▶ PASSAGE PROVIDED
Common Air Conditioning Problems & Solutions

When you start your car, what’s the first thing you adjust? For many drivers across America, the first thing we touch after we start our car is the air conditioning. Whether it’s too hot or too cold, odds are that you take your air conditioning for granted – until it’s gone!


Many people do not realize that your vehicle’s air conditioning system never creates cold air. In fact, it actually takes the heat and moisture out of the air that is already found in your cabin, replacing it with noticeably cooler air. To put it simply, your car’s air conditioning system is very similar to the one found in your home or office.

Having a good understanding of how the components work can help to explain the methods of repairs in the air conditioning system:

Refrigerant – While it is not technically a “component” of your system, refrigerant makes your air conditioning system work! Without it, heat cannot be removed from the system, which makes it essential for cooling your vehicle. At low pressures and temperatures, the refrigerant is gaseous but at higher temperatures and pressures, it is liquid. These levels should must be filled to an exact amount in order to function properly.
Compressor – The heart of the AC system, the compressor compresses the refrigerant so that it turns from gas to liquid.
Condenser – Your car’s condenser looks a lot like your radiator but continues to be one of the easiest components to spot (since it’s right in front of the radiator). This device condenses the high-pressure, high-temperature, vaporized refrigerant coming from the compressors. The condensed air then flows through the condenser to remove the heat in the high-pressure refrigerant, cooling it down.

▶ ENTRIES SUPPLIED
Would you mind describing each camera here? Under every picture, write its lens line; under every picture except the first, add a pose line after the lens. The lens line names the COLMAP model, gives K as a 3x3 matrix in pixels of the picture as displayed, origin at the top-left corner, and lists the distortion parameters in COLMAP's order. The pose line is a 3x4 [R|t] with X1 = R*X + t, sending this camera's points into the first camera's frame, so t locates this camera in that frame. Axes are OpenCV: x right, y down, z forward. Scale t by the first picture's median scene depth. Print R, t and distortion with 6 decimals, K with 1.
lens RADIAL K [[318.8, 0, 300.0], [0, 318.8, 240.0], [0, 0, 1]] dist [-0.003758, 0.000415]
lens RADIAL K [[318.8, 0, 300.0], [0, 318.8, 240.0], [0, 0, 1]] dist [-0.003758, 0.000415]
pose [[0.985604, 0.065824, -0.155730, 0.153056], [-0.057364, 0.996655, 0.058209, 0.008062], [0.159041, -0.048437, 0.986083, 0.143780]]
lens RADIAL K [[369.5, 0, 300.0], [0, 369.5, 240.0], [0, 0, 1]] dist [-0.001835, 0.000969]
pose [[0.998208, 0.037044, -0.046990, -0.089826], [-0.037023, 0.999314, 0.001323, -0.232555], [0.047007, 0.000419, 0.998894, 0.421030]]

==

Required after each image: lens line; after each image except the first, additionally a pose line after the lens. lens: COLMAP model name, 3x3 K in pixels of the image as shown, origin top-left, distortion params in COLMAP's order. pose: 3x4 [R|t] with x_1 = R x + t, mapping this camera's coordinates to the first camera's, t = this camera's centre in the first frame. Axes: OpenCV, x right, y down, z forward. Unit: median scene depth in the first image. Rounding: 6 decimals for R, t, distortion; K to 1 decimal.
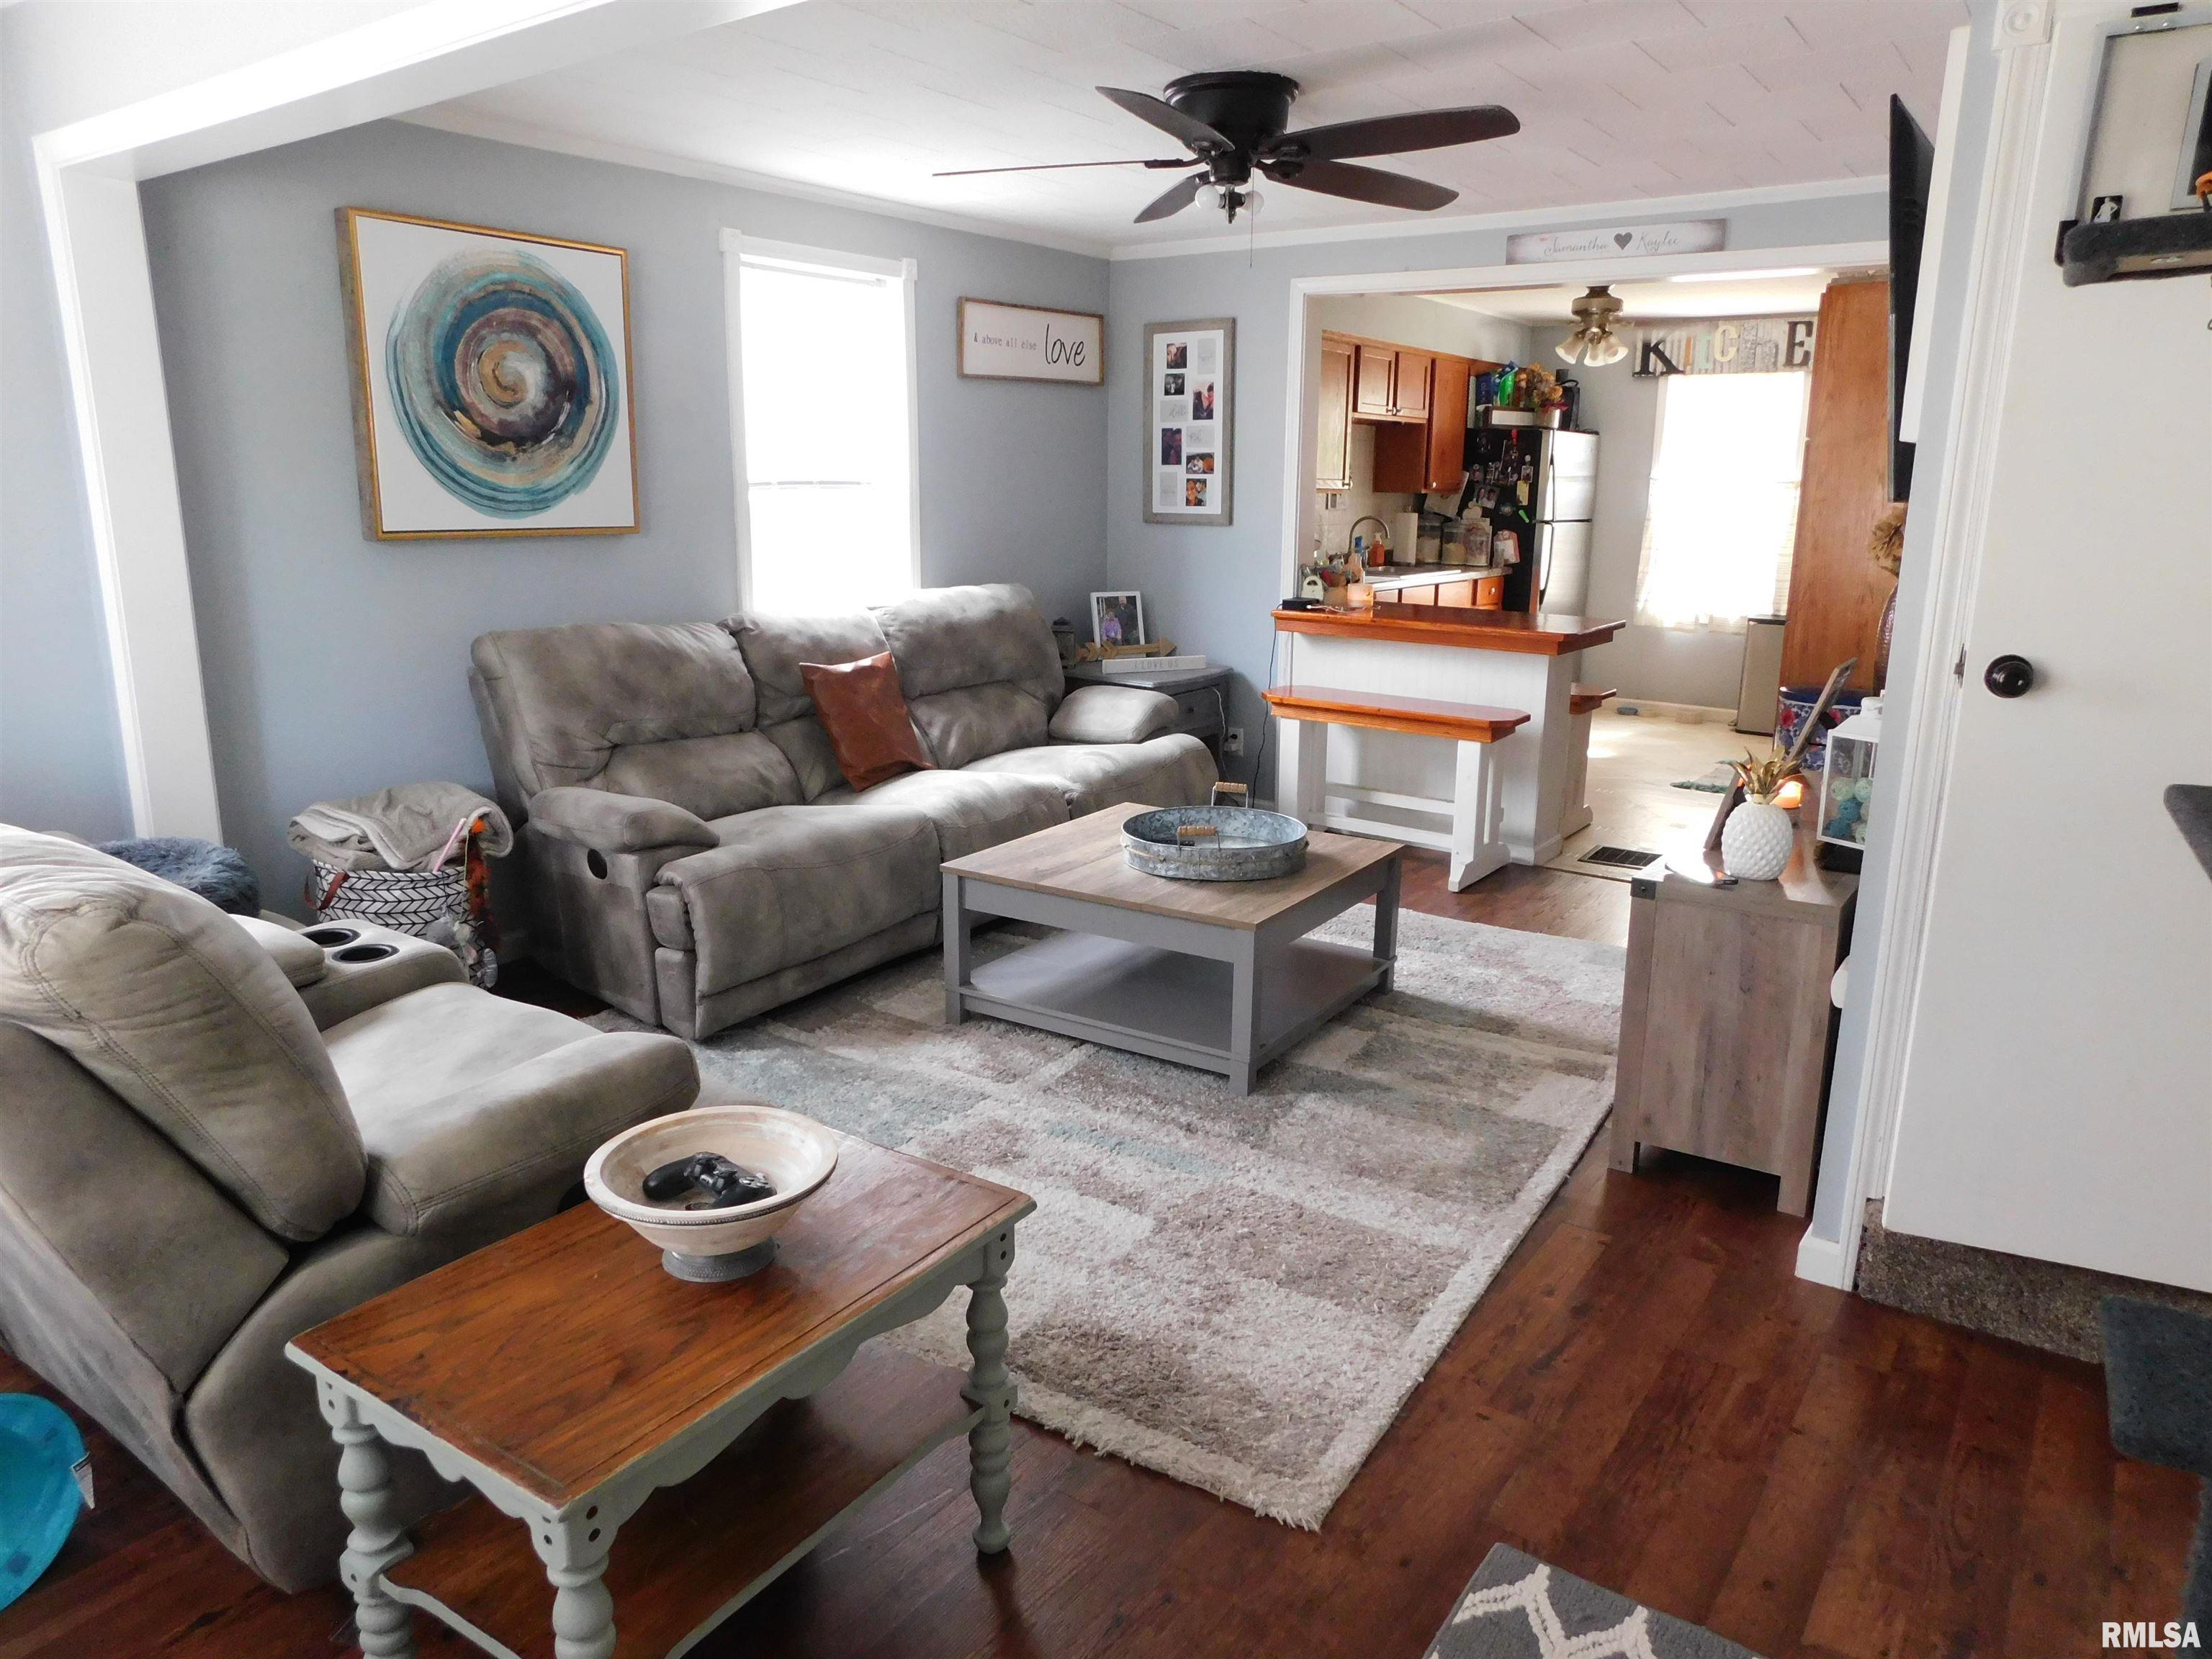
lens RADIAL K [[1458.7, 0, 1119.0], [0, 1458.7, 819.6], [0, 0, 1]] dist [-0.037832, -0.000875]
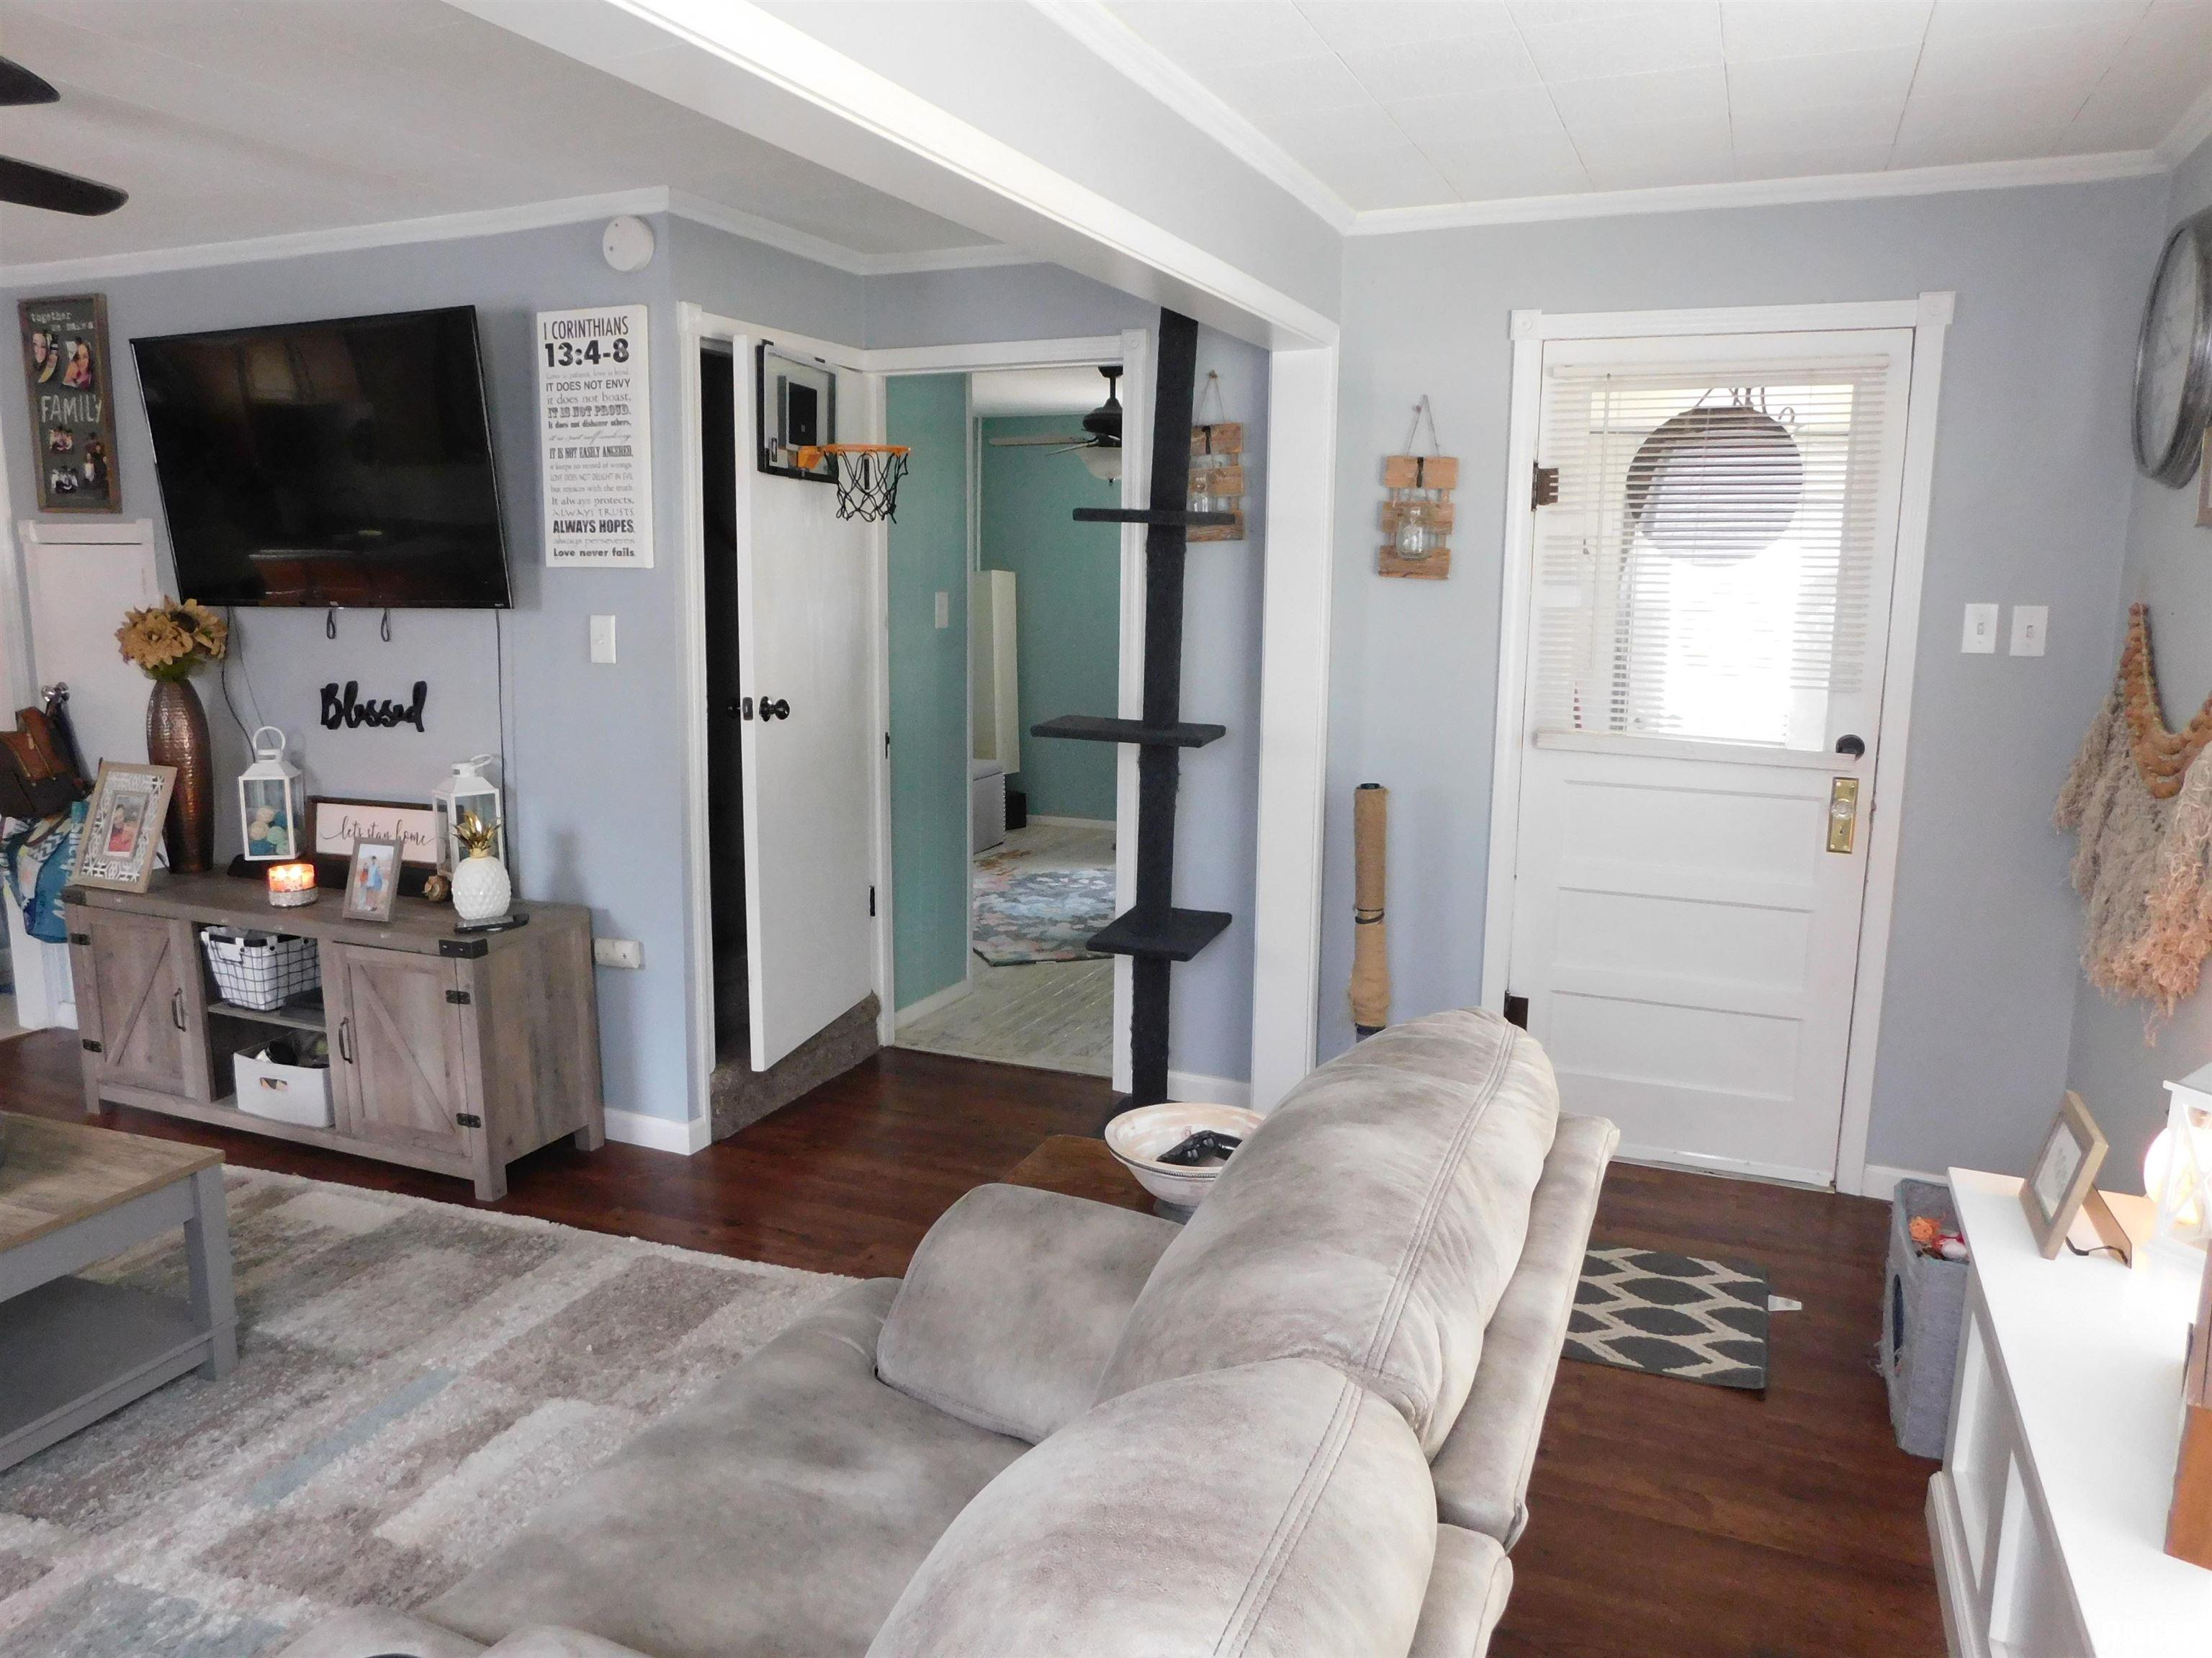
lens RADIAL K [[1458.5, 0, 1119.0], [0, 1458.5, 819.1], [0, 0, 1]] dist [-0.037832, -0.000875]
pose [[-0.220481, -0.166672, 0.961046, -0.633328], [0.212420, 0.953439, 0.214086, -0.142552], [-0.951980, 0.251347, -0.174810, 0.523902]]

▶ TASKS FOR THIS EXERCISE
a: From the passage on car air conditioning, transcribe the portion from "Refrigerant – While" up to and including "to function properly.".
b: According to the passage on car air conditioning, where is the condenser located?
c: Write the next part of the passage on car air conditioning, picking up after its final sentence.
None of the listing is required here.

▶ YOUR RESPONSES
a:
Refrigerant – While it is not technically a “component” of your system, refrigerant makes your air conditioning system work! Without it, heat cannot be removed from the system, which makes it essential for cooling your vehicle. At low pressures and temperatures, the refrigerant is gaseous but at higher temperatures and pressures, it is liquid. These levels should must be filled to an exact amount in order to function properly.

b: Right in front of the radiator.

c:
Evaporator – Located behind the passenger compartment, the evaporator looks like a very small radiator with fins and tubes. Cold air from the receiver moves through the core of this component, allowing cold and dry air to be pushed through the vents.
Receiver – Your system’s receiver prepares the refrigerant for entry into the evaporator by storing it while removing any last bits of moisture that may be still in the refrigerant.
Expansion Valve –As the name implies, this valve allows the expansion of high-pressure liquid refrigerant coming from the receiver. When the expansion occurs, the pressure is lowered.


Some warning signs that your car’s AC may need help include:

Foul Odor – Certain vehicle air conditioner issues can cause a foul or unpleasant odor that is emitted into the cabin via your air vents. Bad odors can be caused by a dirty or aging filter or even mold that has grown on your AC’s evaporator case.
Noticeable Airflow Change – If you have noticed a decrease in the quality of what you’ve come to expect from your car’s air conditioning, this may be an early warning sign of possible mildew or mold buildup if airflow has decreased.
Change in Cooling – Has your cooling taken a noticeable decline? If you are expecting cold air, but not getting it no matter how long you wait, this is an obvious sign of AC trouble. This could be due to many things, such as a blockage in your system or even a compressor issue.
Loud Noises When AC Is On – Your car’s compressor is the backbone of your AC system. If you hear loud noises, like a grinding or squealing sound when the AC is turned on, this may be a sign of a larger compressor issue that needs to be repaired.
No matter the symptoms you are experiencing, a qualified and professional auto mechanic will be able to dial in on exactly what is wrong with your air conditioning system, as well as offer services or advice to get your unit back up and running in no time.


Most air conditioning issues could be remedied, or avoided altogether, through preventive maintenance. Detection and repair of any of your car’s air conditioning system issues can prevent additional damage that will save you time and money.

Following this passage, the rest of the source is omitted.